Human rights campaigners supporting Myanmar’s Rohingya mainly Muslim minority have called for a global boycott of the country, a day before genocide hearings begin at the International Court of Justice (ICJ) in The Hague.
The Free Rohingya Coalition (FRC) said in a statement on Monday it was starting the “Boycott Myanmar Campaign” with 30 organisations in 10 countries.

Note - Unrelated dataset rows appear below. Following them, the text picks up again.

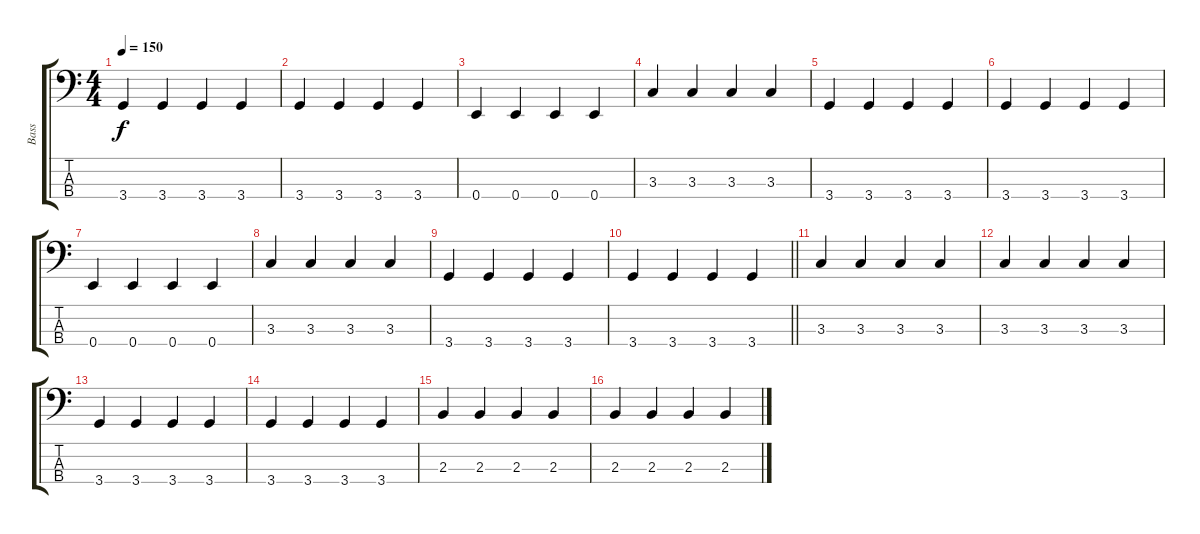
\track ("Bass" "Bass") {instrument electricbasspick}
\staff {score tabs}
\tuning (G2 D2 A1 E1) {hide}
\ts (4 4)
\tempo 150
\clef f4
\ks c
3.4.4{dy f} 3.4.4 3.4.4 3.4.4 |
3.4.4 3.4.4 3.4.4 3.4.4 |
0.4.4 0.4.4 0.4.4 0.4.4 |
3.3.4 3.3.4 3.3.4 3.3.4 |
3.4.4 3.4.4 3.4.4 3.4.4 |
3.4.4 3.4.4 3.4.4 3.4.4 |
0.4.4 0.4.4 0.4.4 0.4.4 |
3.3.4 3.3.4 3.3.4 3.3.4 |
3.4.4 3.4.4 3.4.4 3.4.4 |
\barLineRight lightlight
3.4.4 3.4.4 3.4.4 3.4.4 |
3.3.4 3.3.4 3.3.4 3.3.4 |
3.3.4 3.3.4 3.3.4 3.3.4 |
3.4.4 3.4.4 3.4.4 3.4.4 |
3.4.4 3.4.4 3.4.4 3.4.4 |
2.3.4 2.3.4 2.3.4 2.3.4 |
2.3.4 2.3.4 2.3.4 2.3.4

It called on “corporations, foreign investors, professional and cultural organizations to sever their institutional ties with Myanmar”.
More than 730,000 Rohingya fled to neighbouring Bangladesh following the brutal crackdown by the military in August 2017, which United Nations investigators have concluded was carried out with “genocidal intent”.
The FRC statement added that the campaign was intended to “to bring to bear economic, cultural, diplomatic and political pressure on Myanmar’s coalition government of Aung San Suu Kyi and the military”.
“We are doing this to correct the wrongdoings of Myanmar government and military…not because we hate our fellow Burmese,” Ro Nay San Lwin, a Rohingya Muslim and cofounder of the FRC, told Al Jazeera.
“We want to see our country as a developed country but as the investments are financing the genocide we are compelled to do this,” he added.
Myanmar’s de facto leader and Nobel Peace Prize laureate Aung San Suu Kyi, who arrived in the Netherlands on Sunday, is set to defend her country’s record during three days of hearings initiated after a lawsuit was filed by the Gambia in November.
Aung San Suu Kyi’s office posted a picture of her arrival at Amsterdam’s Schiphol airport where she was greeted by the ambassador to the Netherlands and then headed to The Hague, where the World Court is located.
Aung San Suu Kyi has come under severe criticism in recent years for her unwillingness to speak out on the Rohingya crisis, despite the Myanmar military’s violent campaign against the minority group.
Several demonstrations are planned in the coming days in the Dutch city by Rohingya survivor groups, as well as by government supporters.
The Gambia filed the suit on behalf of the Organisation of Islamic Cooperation, in which Buddhist-majority Myanmar is accused of genocide, the most serious international crime, against its Rohingya minority.
During three days of hearings, its legal team will ask the 16-member panel of UN judges at the ICJ to impose “provisional measures” to protect the Rohingya before the case can be heard in full.
Aung San Suu Kyi‘s office said last month that she would lead her country’s team in The Hague to “defend the national interest”.